-- Excerpted text follows --

SHARE Utah A.G. candidates Sean Reyes, David Leavitt weigh in on police reform, racial disparity

Utah County Attorney David Leavitt, left, and Utah Attorney General Sean Reyes, bump elbows following the Utah attorney general Republican primary debate at the PBS Utah studios in on Tuesday, June 2, 2020.

Rick Egan

SALT LAKE CITY — Although ballots went out last week, voters might still be trying to decide who to get behind in the hotly contested Republican primary election for attorney general.

Utah County Attorney David Leavitt has mounted a strong challenge to incumbent Attorney General Sean Reyes in a race that is largely overshadowed by the high-profile candidates seeking the GOP nomination for governor.

But there have been plenty of sparks between Reyes and Leavitt as they battle for votes among those who have yet to make up their minds. A recent polls showed Reyes with a slim margin over Leavitt, though nearly half of voters were undecided.

That’s a good thing for Leavitt, maybe not so much for Reyes, who is seeking a second full term after being appointed in late 2013 and winning election in 2016.

“If you’ve been in office for seven years, and you’ve got half of the electorate undecided, that should scream loudly and clearly that people are looking for a change,” Leavitt said.

Reyes said he doesn’t necessarily see the high number of undecided voters as a negative but an opportunity to make his case. He said he feels good about his campaign, pointing to endorsements from legislators, city and county officials and other leaders.

Reyes said he has “stood watch over the state” during his time in office, protecting Utahns from child sex predators, street drugs, fraud, school violence and suicide as well as safeguarding their private information from online hackers and cybercriminals.

“It hasn’t been easy working 12- to 15-hour days up and down the state, traveling sometimes to D.C., Supreme Court, White House, Congress to bring back wins and resources to the state of Utah,” he said at a recent debate.

Reyes said he knows his public service is making a difference whether people see it or not.

Leavitt has pinned his campaign on revamping the criminal justice system and ethics in the attorney general’s office.

“Whether I win this race or whether I lose this race, I’ve accomplished my objective. My objective was to shine a bright light on the need for criminal justice reform and this race has been all about that,” he said.

-- Excerpted text concluded --

**Prompt a:** Transcribe the passage of the Utah attorney general race article between "SALT LAKE CITY" and "for attorney general.", inclusive.

-- Records for this exercise follows --

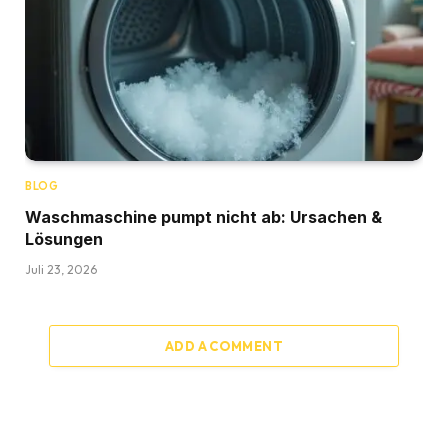
BLOG
Waschmaschine pumpt nicht ab: Ursachen &
Lösungen
Juli 23, 2026
ADD A COMMENT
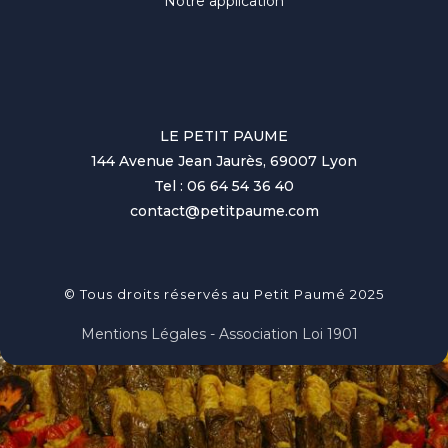
Notre application
LE PETIT PAUME
144 Avenue Jean Jaurès, 69007 Lyon
Tel : 06 64 54 36 40
contact@petitpaume.com
© Tous droits réservés au Petit Paumé 2025
Mentions Légales - Association Loi 1901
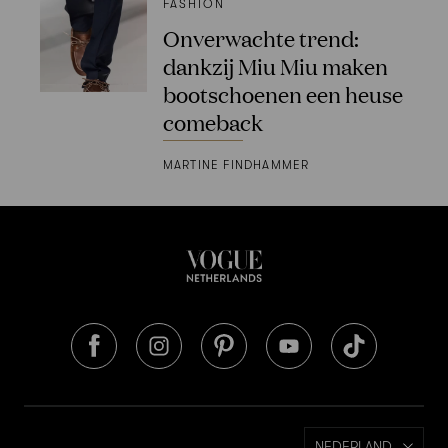
FASHION
Onverwachte trend:
dankzij Miu Miu maken
bootschoenen een heuse
comeback
MARTINE FINDHAMMER
NEDERLAND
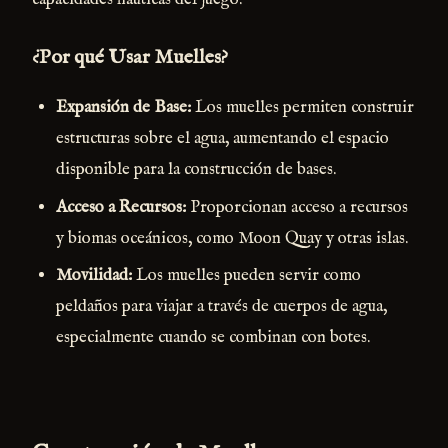
¿Por qué Usar Muelles?
Expansión de Base:
Los muelles permiten construir
estructuras sobre el agua, aumentando el espacio
disponible para la construcción de bases.
Acceso a Recursos:
Proporcionan acceso a recursos
y biomas oceánicos, como Moon Quay y otras islas.
Movilidad:
Los muelles pueden servir como
peldaños para viajar a través de cuerpos de agua,
especialmente cuando se combinan con botes.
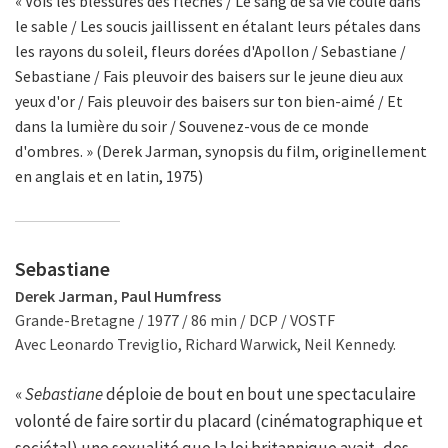
« Vois les blessures des flèches / Le sang de sa vie coule dans
le sable / Les soucis jaillissent en étalant leurs pétales dans
les rayons du soleil, fleurs dorées d'Apollon / Sebastiane /
Sebastiane / Fais pleuvoir des baisers sur le jeune dieu aux
yeux d'or / Fais pleuvoir des baisers sur ton bien-aimé / Et
dans la lumière du soir / Souvenez-vous de ce monde
d'ombres. » (Derek Jarman, synopsis du film, originellement
en anglais et en latin, 1975)
Sebastiane
Derek Jarman, Paul Humfress
Grande-Bretagne / 1977 / 86 min / DCP / VOSTF
Avec Leonardo Treviglio, Richard Warwick, Neil Kennedy.
«
Sebastiane
déploie de bout en bout une spectaculaire
volonté de faire sortir du placard (cinématographique et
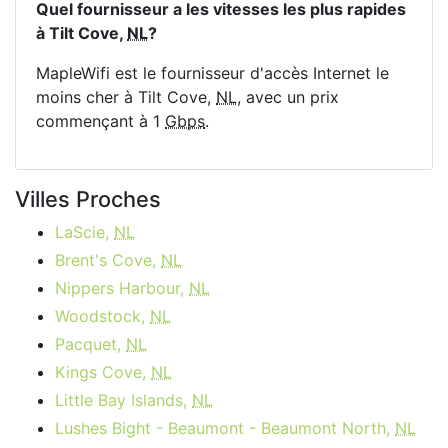
Quel fournisseur a les vitesses les plus rapides
à Tilt Cove,
NL
?
MapleWifi est le fournisseur d'accès Internet le
moins cher à Tilt Cove,
NL
, avec un prix
commençant à 1
Gbps
.
Villes Proches
LaScie,
NL
Brent's Cove,
NL
Nippers Harbour,
NL
Woodstock,
NL
Pacquet,
NL
Kings Cove,
NL
Little Bay Islands,
NL
Lushes Bight - Beaumont - Beaumont North,
NL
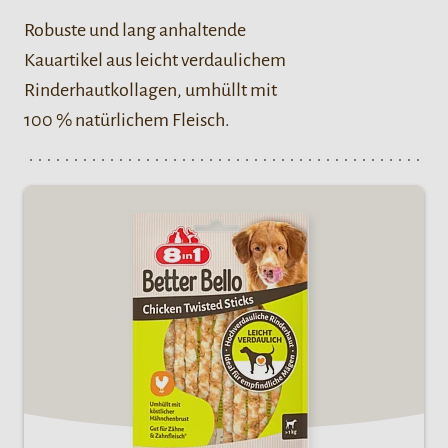
Robuste und lang anhaltende
Kauartikel aus leicht verdaulichem
Rinderhautkollagen, umhüllt mit
100 % natürlichem Fleisch.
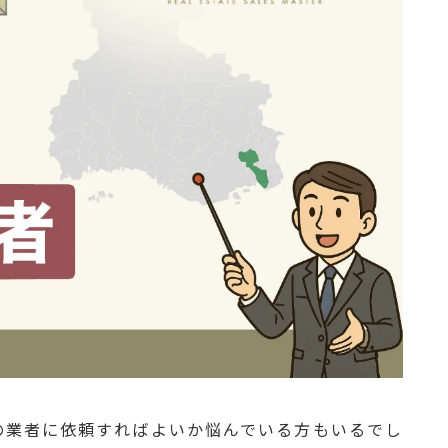
の業者に依頼すればよいか悩んでいる方もいるでし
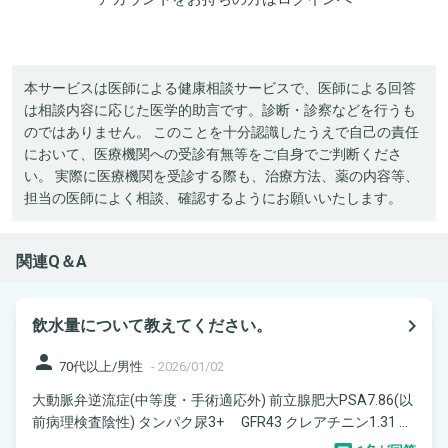
本サービスは医師による健康相談サービスで、医師による回答
は相談内容に応じた医学的助言です。診断・診察などを行うも
のではありません。 このことを十分認識したうえで自己の責任
において、医療機関への受診有無等をご自身でご判断くださ
い。 実際に医療機関を受診する際も、治療方法、薬の内容等、
担当の医師によく相談、確認するようにお願いいたします。
関連Q＆A
navigate_next
飲水量について教えてください。
person
70代以上/男性
-
2026/01/02
大動脈弁逆流症(中等度・手術適応外) 前立腺肥大PSA7.86(以
前病理検査陰性) タンパク尿3+ GFR43 クレアチニン1.31 ...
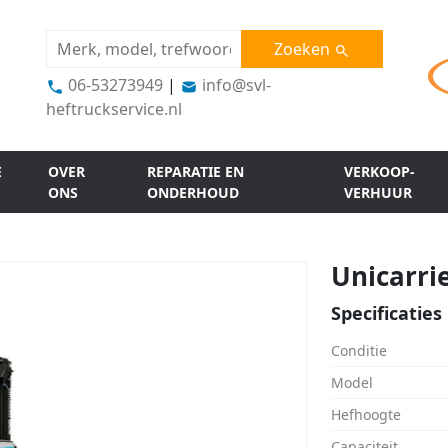
Zoeken
06-53273949
|
info@svl-
heftruckservice.nl
E
OVER
REPARATIE EN
VERKOOP-
ONS
ONDERHOUD
VERHUUR
Unicarri
Specificaties
Conditie
Model
Hefhoogte
Capaciteit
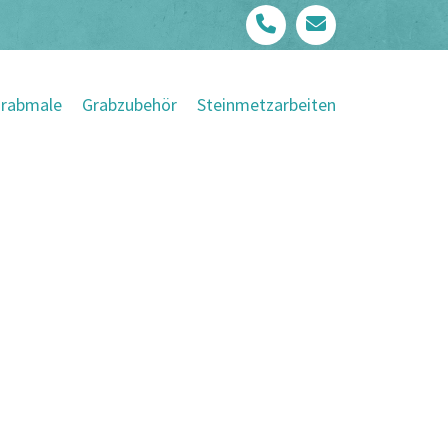
rabmale
Grabzubehör
Steinmetzarbeiten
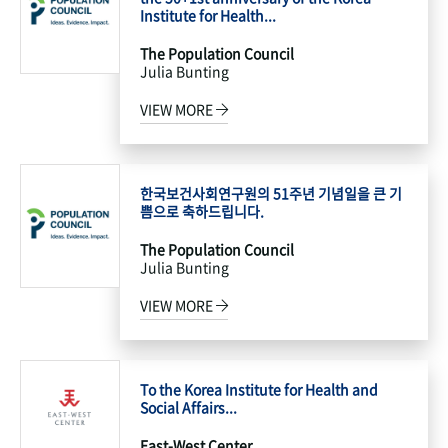
Institute for Health...
The Population Council
Julia Bunting
VIEW MORE
한국보건사회연구원의 51주년 기념일을 큰 기
쁨으로 축하드립니다.
The Population Council
Julia Bunting
VIEW MORE
To the Korea Institute for Health and
Social Affairs...
East-West Center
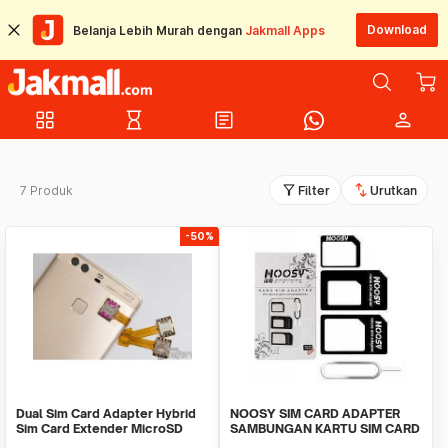
Download
Belanja Lebih Murah dengan
Jakmall Apps
grid_view
hourglass_empty
article
person
filter_alt
swap_vert
7 Produk
Filter
Urutkan
-50%
Dual Sim Card Adapter Hybrid
NOOSY SIM CARD ADAPTER
Sim Card Extender MicroSD
SAMBUNGAN KARTU SIM CARD
Card Converter
HANDPHONE MODEM BESAR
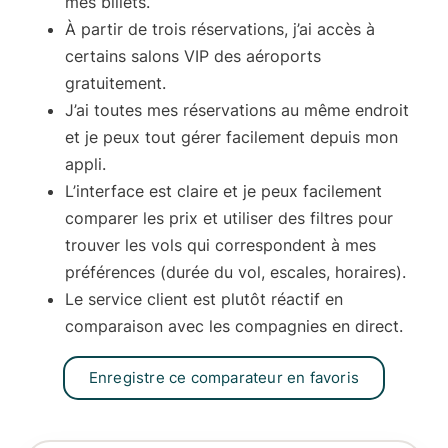
mes billets.
À partir de trois réservations, j’ai accès à
certains
salons VIP
des aéroports
gratuitement.
J’ai toutes mes réservations
au même endroit
et je peux tout gérer facilement depuis mon
appli.
L’
interface
est claire et je peux facilement
comparer les prix et utiliser des filtres pour
trouver les vols qui correspondent à mes
préférences (durée du vol, escales, horaires).
Le
service client
est plutôt réactif en
comparaison avec les compagnies en direct.
Enregistre ce comparateur en favoris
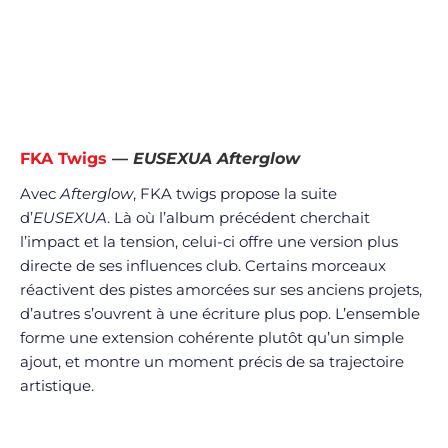
FKA Twigs
—
EUSEXUA Afterglow
Avec
Afterglow
, FKA twigs propose la suite
d’
EUSEXUA
. Là où l’album précédent cherchait
l’impact et la tension, celui-ci offre une version plus
directe de ses influences club. Certains morceaux
réactivent des pistes amorcées sur ses anciens projets,
d’autres s’ouvrent à une écriture plus pop. L’ensemble
forme une extension cohérente plutôt qu’un simple
ajout, et montre un moment précis de sa trajectoire
artistique.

-- Records for this exercise concluded --

**Prompt b:** Reproduce the listing from its start through the line holding "の業者に依頼すればよいか悩んでいる方もいるでし", inclusive, leaving out the pictures.

**Exercise result a:**
SALT LAKE CITY — Although ballots went out last week, voters might still be trying to decide who to get behind in the hotly contested Republican primary election for attorney general.

**Exercise result b:**
BLOG
Waschmaschine pumpt nicht ab: Ursachen &
Lösungen
Juli 23, 2026
ADD A COMMENT
Notre application
LE PETIT PAUME
144 Avenue Jean Jaurès, 69007 Lyon
Tel : 06 64 54 36 40
contact@petitpaume.com
© Tous droits réservés au Petit Paumé 2025
Mentions Légales - Association Loi 1901
FASHION
Onverwachte trend:
dankzij Miu Miu maken
bootschoenen een heuse
comeback
MARTINE FINDHAMMER
NEDERLAND
¿Por qué Usar Muelles?
Expansión de Base:
Los muelles permiten construir
estructuras sobre el agua, aumentando el espacio
disponible para la construcción de bases.
Acceso a Recursos:
Proporcionan acceso a recursos
y biomas oceánicos, como Moon Quay y otras islas.
Movilidad:
Los muelles pueden servir como
peldaños para viajar a través de cuerpos de agua,
especialmente cuando se combinan con botes.
« Vois les blessures des flèches / Le sang de sa vie coule dans
le sable / Les soucis jaillissent en étalant leurs pétales dans
les rayons du soleil, fleurs dorées d'Apollon / Sebastiane /
Sebastiane / Fais pleuvoir des baisers sur le jeune dieu aux
yeux d'or / Fais pleuvoir des baisers sur ton bien-aimé / Et
dans la lumière du soir / Souvenez-vous de ce monde
d'ombres. » (Derek Jarman, synopsis du film, originellement
en anglais et en latin, 1975)
Sebastiane
Derek Jarman, Paul Humfress
Grande-Bretagne / 1977 / 86 min / DCP / VOSTF
Avec Leonardo Treviglio, Richard Warwick, Neil Kennedy.
«
Sebastiane
déploie de bout en bout une spectaculaire
volonté de faire sortir du placard (cinématographique et
Quel fournisseur a les vitesses les plus rapides
à Tilt Cove,
NL
?
MapleWifi est le fournisseur d'accès Internet le
moins cher à Tilt Cove,
NL
, avec un prix
commençant à 1
Gbps
.
Villes Proches
LaScie,
NL
Brent's Cove,
NL
Nippers Harbour,
NL
Woodstock,
NL
Pacquet,
NL
Kings Cove,
NL
Little Bay Islands,
NL
Lushes Bight - Beaumont - Beaumont North,
NL
Robuste und lang anhaltende
Kauartikel aus leicht verdaulichem
Rinderhautkollagen, umhüllt mit
100 % natürlichem Fleisch.
の業者に依頼すればよいか悩んでいる方もいるでし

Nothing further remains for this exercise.